Excellent idea. For the last week I've been thinking about how I can help make Long Island more of a beer destination and a beer and brewing museum did occur to me. I visited a Belgium beer museum in Brusselles a few years back. They had a brewery down stairs. My wife and I parked ourselves at one of the tables and sampled some very fine beers.

herry -

yeh that will be cool if you are going with your friends

Knut Albert Solem -

I have been to the beer museum in Brussels, which is nice, but, as their comics museum it was all in French and Flemish as far as I can remember. I believe there is a beer/brewery museum in Budapest, too, but I did not have time to go there.
Then there are, of course visitor's centres in all breweries great and small, but my point was to establish a museum which was not dominated by one of the big multinational beverages groups, but rather a heritage sort of place with micro brews from the handpumps making an added attraction. And in Britain I would say the pubs are as important as the brewers as a focal point - in other countries it will be different.

Lars Marius Garshol -

I think the idea of an English pub museum is excellent. The English really ought to have thought of that themselves a long time ago.

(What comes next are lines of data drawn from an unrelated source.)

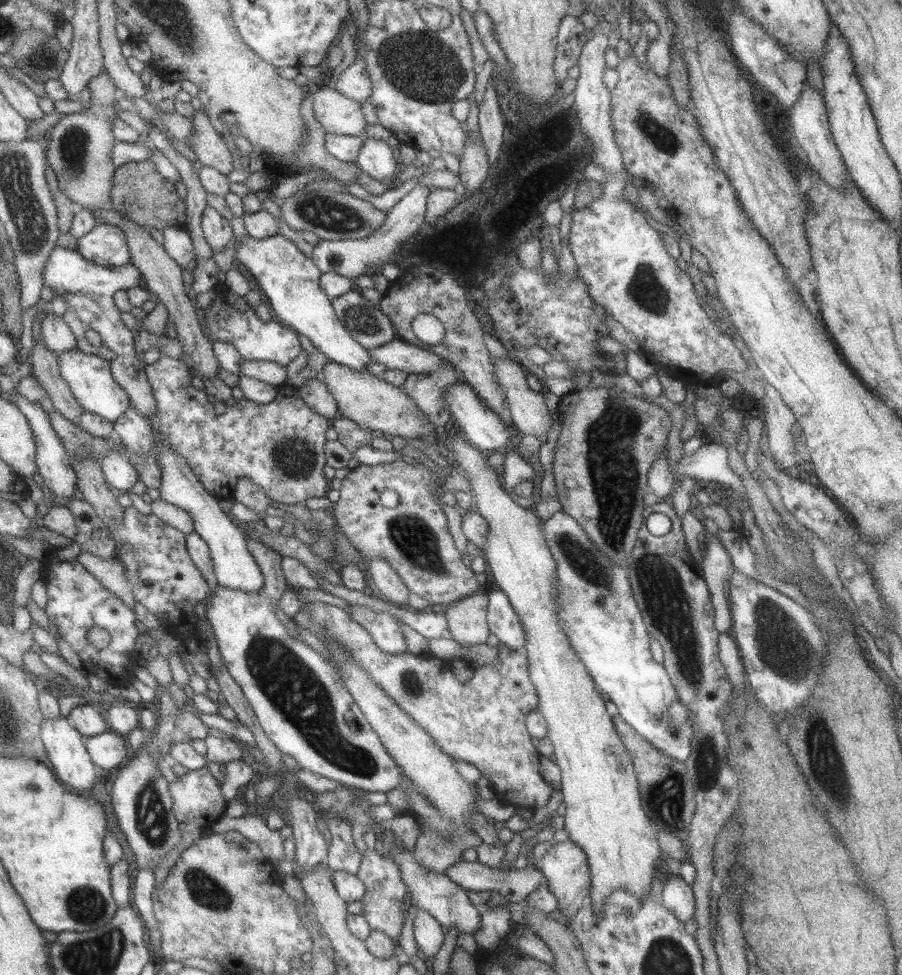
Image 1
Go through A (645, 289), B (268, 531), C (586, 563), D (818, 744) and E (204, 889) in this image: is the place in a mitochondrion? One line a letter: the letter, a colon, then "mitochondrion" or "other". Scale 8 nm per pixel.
A: mitochondrion
B: other
C: mitochondrion
D: mitochondrion
E: mitochondrion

I visited a beer museum in Kulmbach, a city famous for its bock beers, which was owned and run by Kulmbacher, the brewery resulting from the merger/buy-out of all the local Kulmbach breweries. It was extremely extensive and thorough, and all in German. They even had a fully-functioning modern lager brewery in the museum, and you could, of course, sample the beer for free. Nice, but much more rewarding if you know German.

The Cantillon brewery in Brussels also bills itself as a brewery, but is really just a lambic brewery giving tours of the brewery. The tours are in English and very good, and I found it very interesting, especially as the guide explained not just the brewing process, but also the history of these beers.

Knut -

See update on my blog today about a London beer museum.